I hereby solemnly promise to spare you any of the discourses of a running bore (or any other type of bore, for that matter, but mercifully I have not yet seen the light of either veganism or some exotic cult, nor do I plan to.) However, indulge me the pleasure of telling you that Kasabian are my absolute go to when it comes to running music. I have experimented with several other bands and even came up with a couple of purpose built playlists, but then I realized I was just wasting my time instead of simply pushing shuffle to the Kasabian discography.

Admittedly, you’ll get a couple of slow tracks, but they’re the perfect breather in between periods when you don’t simply run (and particularly don’t jog- nobody dares jog to Fast Fuse)- you swagger. There’s just an extra cockiness to the tunes which makes your passing an arthritic gentleman a feat of illustrious bravery and when you turn the corner under Árpád bridge, you don’t slow down for the bend but speed up, like entering the roaring stadium with a record breaking marathon time.

If you want to max the feeling out, the best choice is the live recording of their King Power Stadium concert, held in the wake of Leicester’s miraculous title winning campaign.

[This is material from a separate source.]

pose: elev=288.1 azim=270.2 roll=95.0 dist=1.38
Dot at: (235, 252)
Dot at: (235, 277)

Here come the tracks interspersed with the occasional banter, singing happy birthday to mums and Claudio Ranieri explaining with a clipped Italian accent how his team would go out to the field to Kasabian songs, the underdog waiting for the day of their fall. The four second improvement of your lap time hardly bears comparison with Leicester toppling one Premiership giant after another, but for about another four seconds, it will still feel like it.

Their Sziget gig was obviously not as emotionally charged as the one in Leicester, few, perhaps none of their concerts will ever have all the planets aligning quite like that, but it was still evident that they reveled in a headline slot that should have been theirs much earlier. All good Kasabian concerts have a strange element to them: they seem to be almost self-indulgent, the bullish quality of the tunes and the Tom-Serge bromance coming to the forefront, with lots of manly hugging, calls for mosh pit action and Serge only temporarily remembering that he’s also meant to play that guitar- lucky for Tom that he’s not really supposed to man any instrument himself.

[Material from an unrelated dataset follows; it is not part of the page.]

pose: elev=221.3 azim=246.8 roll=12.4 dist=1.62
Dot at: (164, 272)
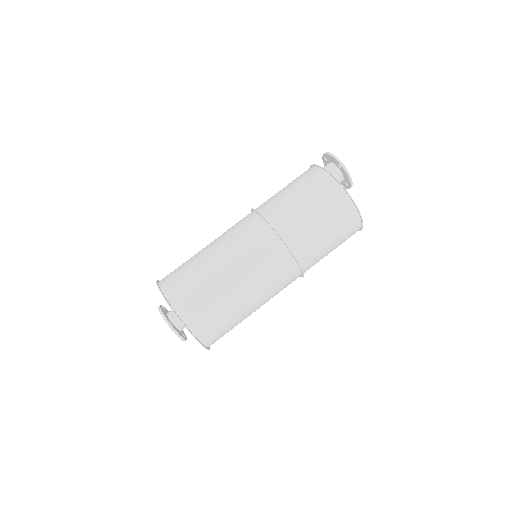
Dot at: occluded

But it’s exactly this lightheartedness that makes them so compelling in the end: these are excellent songs, absolute hit material by guitar music standards, filling the giant field in front of the Main Stage with the special static only the select few are capable to project. Why not make it look fun then, why not make it look simple, like they’re hardly trying and just chatting with us about football, the weather and girls, why not make it look, pardon me, ee-zeh. Because somebody has to take it ee-zeh for all of us mortal sinners, and these lads from Leicester have taken it upon themselves to try. And when you’re trying something to Kasabian songs well, it’s elementary: you succeed.